The basis of the energy storage system of Tesla products are lithium-ion cells in the 18650 form factor. These cylindrical cells have a diameter of 18 mm and are 65 mm in length, a size used for the batteries of laptops. Cylindrical cells are generally less expensive (costing 190–200 dollars per kWh as of 2014) than large format cells whose active layers are stacked or folded (approximately 240–250 dollars per kWh).

The battery cells that will be produced at the Gigafactory are of a new form factor, larger than the 18650 cells used in the Model S and Model X automobiles. While the cells were originally expected to be at least 20 mm in diameter and 70 mm in length,revised specifications for the optimized form factor are 21 mm (0.83 in) by 70 mm (2.8 in). The new battery cells themselves will be bigger than the ones currently used (18650 to 20700), the battery packs will be smaller thanks to better packaging and cooling.

Tesla expects to achieve a cost target for production battery packs of under US$100 per kWh of energy storage by 2020.

Detailed analysis shows a potential path to a 30% cell-level cost reduction to ~$88/kWh by using a more efficient lithium-rich nickel cobalt manganese cathode (vs. NCA), doubling the percentage of silicon in the synthetic graphene anode, replacing the liquid electrolyte with an ionic gel electrolyte which eliminates the need for a separator, and using a water-based electrode solvent for the cathode.” The gigafactory could drive pack-level costs by 70% to ~$38/kWh via economies of scale, supply chain optimization, increased automation, and production domestication.

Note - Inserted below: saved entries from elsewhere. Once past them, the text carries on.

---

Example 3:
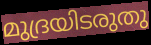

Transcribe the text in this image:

മുദ്രയിടരുതു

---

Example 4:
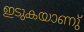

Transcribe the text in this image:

ഇടുകയാണു്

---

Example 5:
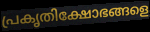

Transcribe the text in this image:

പ്രകൃതിക്ഷോഭങ്ങളെ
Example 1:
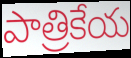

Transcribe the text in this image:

పాత్రికేయ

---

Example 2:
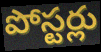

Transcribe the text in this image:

పోస్టర్లు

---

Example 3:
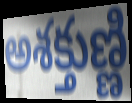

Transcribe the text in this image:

అశక్తుణ్ణి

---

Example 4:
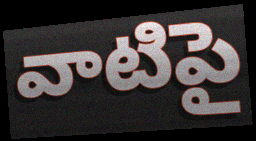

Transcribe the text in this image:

వాటిపై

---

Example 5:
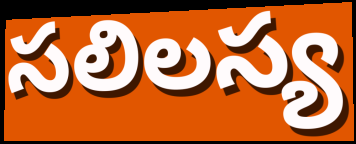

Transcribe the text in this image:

సలిలస్య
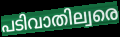
പടിവാതില്വരെ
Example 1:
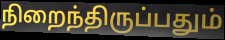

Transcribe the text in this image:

நிறைந்திருப்பதும்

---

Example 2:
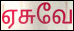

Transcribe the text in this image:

ஏசுவே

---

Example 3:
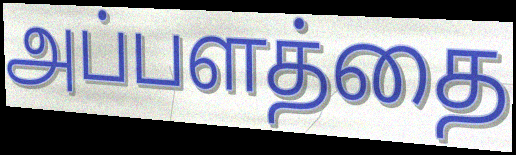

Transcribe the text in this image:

அப்பளத்தை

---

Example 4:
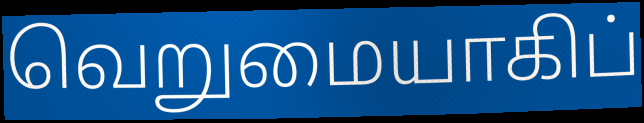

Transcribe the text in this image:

வெறுமையாகிப்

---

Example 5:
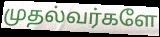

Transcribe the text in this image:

முதல்வர்களே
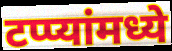
टप्प्यांमध्ये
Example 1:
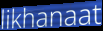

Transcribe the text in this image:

likhanaat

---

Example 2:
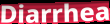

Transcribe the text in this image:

Diarrhea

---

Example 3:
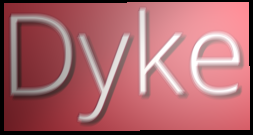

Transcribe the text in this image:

Dyke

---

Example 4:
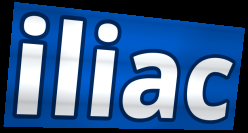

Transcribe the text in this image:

iliac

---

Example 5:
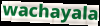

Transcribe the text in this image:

wachayala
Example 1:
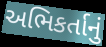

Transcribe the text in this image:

અભિકર્તાનું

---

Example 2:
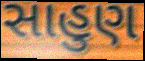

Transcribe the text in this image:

સાહુણ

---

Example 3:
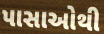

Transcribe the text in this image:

પાસાઓથી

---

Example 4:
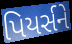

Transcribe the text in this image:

પિયર્સને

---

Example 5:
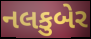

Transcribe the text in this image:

નલકુબેર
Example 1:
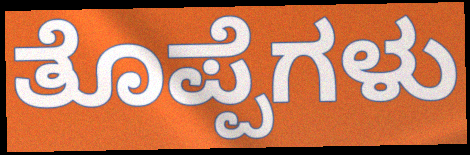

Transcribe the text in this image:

ತೊಪ್ಪೆಗಳು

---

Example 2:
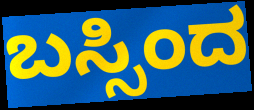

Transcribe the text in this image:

ಬಸ್ಸಿಂದ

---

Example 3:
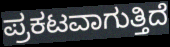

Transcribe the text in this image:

ಪ್ರಕಟವಾಗುತ್ತಿದೆ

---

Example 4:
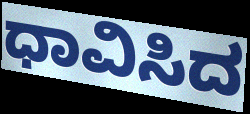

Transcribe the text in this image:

ಧಾವಿಸಿದ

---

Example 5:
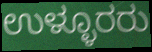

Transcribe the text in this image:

ಉಳ್ಳೂರರು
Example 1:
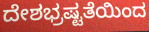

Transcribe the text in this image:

ದೇಶಭ್ರಷ್ಟತೆಯಿಂದ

Cheap batteries will enable scalable DC microgrids will help bring energy access more quickly to the 1.5 billion or so people that have none, greater efficiency and flexibility to those at the top of the economic pyramid, and good new elements of each to the people in between.

Prior to the building of more gigafactories, Tesla may expand and potentially double the size of Gigafactory 1. In June 2015, Tesla announced it exercised its option to buy 1,864 acres (754 hectares) of land adjacent to the original 1,000-acre (400 ha) Gigafactory site.

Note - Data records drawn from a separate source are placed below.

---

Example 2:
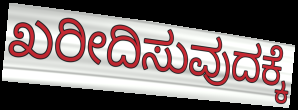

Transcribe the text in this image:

ಖರೀದಿಸುವುದಕ್ಕೆ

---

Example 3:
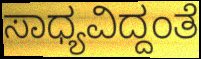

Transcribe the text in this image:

ಸಾಧ್ಯವಿದ್ದಂತೆ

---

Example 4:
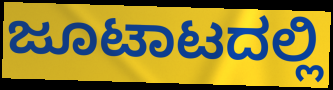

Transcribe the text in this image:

ಜೂಟಾಟದಲ್ಲಿ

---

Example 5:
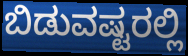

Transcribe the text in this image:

ಬಿಡುವಷ್ಟರಲ್ಲಿ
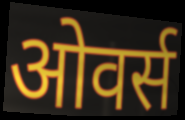
ओवर्स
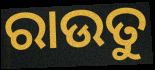
ରାଉତୁ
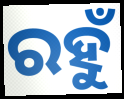
ରହୁଁ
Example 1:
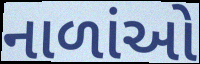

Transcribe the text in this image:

નાળાંઓ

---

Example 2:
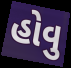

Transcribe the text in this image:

હોવુ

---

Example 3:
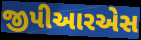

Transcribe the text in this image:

જીપીઆરએસ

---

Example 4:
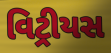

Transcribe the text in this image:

વિટ્રીયસ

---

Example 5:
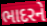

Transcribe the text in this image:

ભાદરને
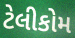
ટેલીકોમ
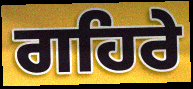
ਗਹਿਰੇ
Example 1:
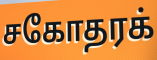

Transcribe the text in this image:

சகோதரக்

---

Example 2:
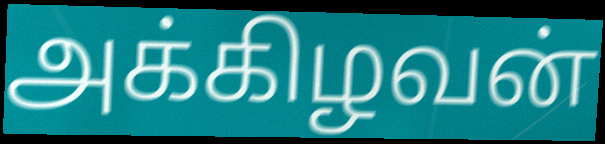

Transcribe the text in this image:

அக்கிழவன்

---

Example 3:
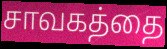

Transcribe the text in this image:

சாவகத்தை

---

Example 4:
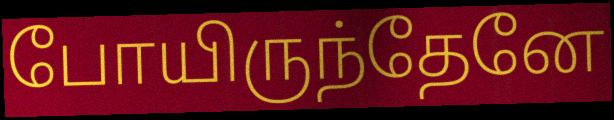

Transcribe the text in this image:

போயிருந்தேனே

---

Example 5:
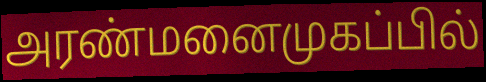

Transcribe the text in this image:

அரண்மனைமுகப்பில்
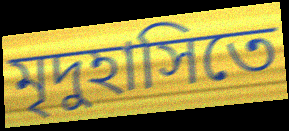
মৃদুহাসিতে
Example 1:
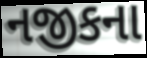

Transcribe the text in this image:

નજીકના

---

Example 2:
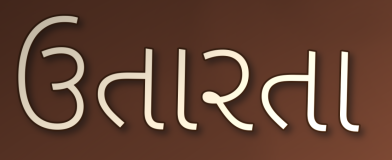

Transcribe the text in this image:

ઉતારતા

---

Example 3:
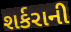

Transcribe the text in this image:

શર્કરાની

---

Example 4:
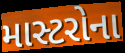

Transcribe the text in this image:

માસ્ટરોના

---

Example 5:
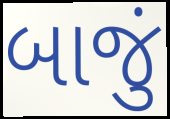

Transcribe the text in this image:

બાજું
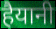
हैयानी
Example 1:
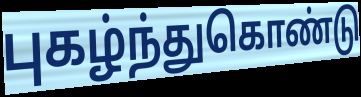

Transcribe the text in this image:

புகழ்ந்துகொண்டு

On April 30, 2015, Elon Musk announced that the factory heretofore known simply as the Gigafactory was now to be known as Gigafactory 1 as Tesla plans to build more such factories in the future. At the same event, Musk also said that he believed that other companies would build their own similar “Gigafactories”. After receiving $800M of orders ($179M PowerWall, $625M PowerPack) within 1 week of unveiling, Musk estimated that the Gigafactory 1 is not enough to supply demand.

Tesla’s activities and interest in Japan indicate that a Gigafactory, perhaps Gigafactory 2, could be built in that country. As of March 2015, Japan was the second-biggest source of Tesla components after North America.

Musk has indicated that Gigafactory 2 may also integrate Tesla motor vehicle production into the factory along with cell, battery pack and PowerWall manufacturing that is done in Gigafactory 1.

At the 2016 annual shareholders’ meeting, Musk reported that the Fremont factory makes good use of only two to three percent of its car manufacturing space, and could achieve an order of magnitude (i.e., tenfold) increase, to effectively use 20 to 30 percent of its space. If Tesla can do that, its auto factory, which produced close to 500,000 cars per year when it was known as NUMMI, and is now producing close to 100,000 cars per year, could meet TSLA’s goal of 1 million cars per year (i.e., about 10 times the current rate) by 2020, without the need for another auto factory.

Tesla engineering has transitioned to focus heavily on designing the machine that makes the machine — turning the factory itself into a product. A first principles physics analysis of automotive production suggests that somewhere between a 5 to 10 fold improvement is achievable by version 3 on a roughly 2 year iteration cycle. The first Model 3 factory machine should be thought of as version 0.5, with version 1.0 probably in 2018.